From the popular mood and the protest mechanics, Nepal has clearly plunged into a 1990-style convulsion. Each act of repression by the royal regime is adding protesters to the streets. More and more “liberated areas” are being proclaimed in the quest to usher in “total democracy.”
Home Minister Kamal Thapa is emphasizing how the movement has gone beyond the control of the mainstream parties – drawing verbatim from his pronouncements as a minister in 1990.
Whether the ongoing protests will yield any substantive change remains to be seen. For now, the royal regime, citing Maoist infiltration of the protests, can be expected to intensify its crackdown, unless the security forces desert en masse.

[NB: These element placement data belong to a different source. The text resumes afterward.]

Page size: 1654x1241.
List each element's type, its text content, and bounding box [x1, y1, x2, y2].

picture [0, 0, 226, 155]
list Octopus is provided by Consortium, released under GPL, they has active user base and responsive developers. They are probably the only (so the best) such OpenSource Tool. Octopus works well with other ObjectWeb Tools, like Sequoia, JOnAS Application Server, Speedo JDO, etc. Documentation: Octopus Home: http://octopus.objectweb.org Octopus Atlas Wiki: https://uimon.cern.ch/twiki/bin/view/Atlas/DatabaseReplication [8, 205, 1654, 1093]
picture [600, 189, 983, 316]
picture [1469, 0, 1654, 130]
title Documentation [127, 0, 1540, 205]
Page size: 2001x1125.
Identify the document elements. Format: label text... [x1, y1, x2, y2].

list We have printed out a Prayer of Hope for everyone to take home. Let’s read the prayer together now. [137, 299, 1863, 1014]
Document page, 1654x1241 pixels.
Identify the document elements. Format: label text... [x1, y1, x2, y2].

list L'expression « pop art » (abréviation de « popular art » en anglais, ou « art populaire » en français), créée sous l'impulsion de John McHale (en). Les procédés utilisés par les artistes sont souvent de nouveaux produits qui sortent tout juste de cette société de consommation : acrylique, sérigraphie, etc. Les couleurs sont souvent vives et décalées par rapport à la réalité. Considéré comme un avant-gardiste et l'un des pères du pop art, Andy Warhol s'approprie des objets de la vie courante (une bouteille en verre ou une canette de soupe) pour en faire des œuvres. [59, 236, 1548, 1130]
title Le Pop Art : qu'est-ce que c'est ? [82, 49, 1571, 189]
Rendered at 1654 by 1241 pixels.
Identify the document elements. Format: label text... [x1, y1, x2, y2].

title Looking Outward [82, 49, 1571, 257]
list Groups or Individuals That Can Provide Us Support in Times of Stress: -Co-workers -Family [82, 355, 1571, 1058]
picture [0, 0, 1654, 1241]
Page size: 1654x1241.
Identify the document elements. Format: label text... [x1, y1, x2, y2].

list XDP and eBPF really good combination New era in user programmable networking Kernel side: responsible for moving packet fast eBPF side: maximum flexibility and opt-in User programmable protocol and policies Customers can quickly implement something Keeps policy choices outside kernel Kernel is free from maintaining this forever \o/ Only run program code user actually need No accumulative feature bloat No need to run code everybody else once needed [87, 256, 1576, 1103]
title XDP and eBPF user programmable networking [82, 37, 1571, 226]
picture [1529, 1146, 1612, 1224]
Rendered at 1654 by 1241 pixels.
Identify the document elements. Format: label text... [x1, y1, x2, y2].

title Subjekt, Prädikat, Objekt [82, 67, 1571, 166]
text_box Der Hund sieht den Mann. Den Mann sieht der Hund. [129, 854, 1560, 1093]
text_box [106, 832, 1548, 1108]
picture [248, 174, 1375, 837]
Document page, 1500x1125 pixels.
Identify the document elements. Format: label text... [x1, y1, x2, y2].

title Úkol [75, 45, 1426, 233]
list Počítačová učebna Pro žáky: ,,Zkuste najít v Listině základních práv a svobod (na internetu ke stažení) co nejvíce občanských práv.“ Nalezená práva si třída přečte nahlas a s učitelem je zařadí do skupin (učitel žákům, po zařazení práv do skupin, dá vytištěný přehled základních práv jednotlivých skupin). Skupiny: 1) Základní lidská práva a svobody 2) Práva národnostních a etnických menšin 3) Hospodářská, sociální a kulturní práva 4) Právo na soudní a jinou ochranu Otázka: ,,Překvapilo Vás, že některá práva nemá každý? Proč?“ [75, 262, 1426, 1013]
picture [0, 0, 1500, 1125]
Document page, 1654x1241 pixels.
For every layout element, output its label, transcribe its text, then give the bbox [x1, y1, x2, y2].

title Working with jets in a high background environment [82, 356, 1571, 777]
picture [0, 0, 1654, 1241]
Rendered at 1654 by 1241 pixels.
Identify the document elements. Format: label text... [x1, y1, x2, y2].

The severity of the royal regime’s crackdown was only to be expected. General Satchit Sumshere Rana, the army chief in 1990, is today a principal advisor to King Gyanendra. Sixteen years ago this week, Gen. Rana had sought King Birendra’s permission to disperse with more lethal force the sea of protesters in front of the palace.
Having attacked the statue of King Mahendra – who as the father of the Panchayat system symbolized the partyless regime -- the crowds were marching ahead purportedly to storm the palace gates. Soldiers did open fire on the protesters, inflicting heavy loss of life. King Birendra’s decision to lift the ban on political parties may have prevented further bloodbath. The showdown shifted in large part to the political domain.
Over the years, Gen. Rana has repeatedly insisted – often with tinges of regret -- that the army could have easily crushed the movement and saved Nepal from the subsequent cataclysms.
As the new constitution was being drafted in the summer and fall of 1990, Gen. Rana led an army delegation to interim prime minister Krishna Prasad Bhattarai demanding that provisions relating to the king’s control of the military not be tampered with. Bhattarai refused to relent. Gen. Rana went on to become Nepal’s ambassador to Myanmar, technically an appointee of the elected government but in reality a palace nominee. He must have gained an opportunity to study how an internationally isolated military junta succeeded in maintaining its grip on power.
The wider constellation of Nepalis known pejoratively as royalists pondered how things might have changed had King Birendra acceded to Gen. Rana’s request. Compared to the 13,000 lives lost in the Maoist conflict, the loss of an extra hundred more lives in 1990 would hardly have seemed remarkable. The Panchayat system, already branded a genocidal regime, could easily have absorbed that additional stigma.
That’s not the real point. The official inquiry into the 1990 suppression of the democracy movement came out with a list of around 70 dead. Anyone familiar with that movement knew the figure to be outrageously low. More than 70 lives were lost in front of the royal palace that fateful afternoon alone.
What propelled the newly ascendant democratic leaders to lower those figures? Certainly not a sudden desire to redeem the Panchayat system in the eyes of the people. They new had a selfish motive. The majority of the protesters killed were non-Nepalis – or, more accurately, Nepalis of India.
How did these people become such an integral a part of the 1990 movement? Most had been evicted from their homes in the northeastern states of India amid ethnic violence there. These people formed the core of India-funded protesters aimed at intimidating a recalcitrant palace. Marich Man Singh Shrestha, the last prime minister of the Panchayat system, has pointed to the sudden and massive inflow of Indian money during this movement.
Once in power, the democratic leaders could not have afforded to list such a heavy cluster of non-Nepalis as “martyrs,” especially when they themselves were criticized as Indian protégés.
The 1990 constitution was hailed a compromise document between the palace, Nepali Congress and communist parties. However, the palace was hardly accepted as an equal partner. King Birendra and the entire royal family continued to be subjected to incessant calumny. From the political discourse, you would have thought the monarchy had already been overthrown.
That sordid trend evolved into a wider one. Depending on which side of the political fence you were on, the palace became a stepping stone to power or a major stumbling block. King Birendra’s detachment from day-to-day politics was castigated as a design calculated – subsequently in collusion with the Maoist rebels -- to undermine multiparty democracy. When the monarch began seeking clarifications from the prime minister on the growing Maoist insurgency, the ruling party and opposition denounced the palace for conspiring to retake power.
The moral of the story: In refusing Gen. Rana’s request, the palace ended up exposing itself to a fate worse than one a bloody crackdown might have inflicted. King Gyanendra is certainly not about to repeat that mistake.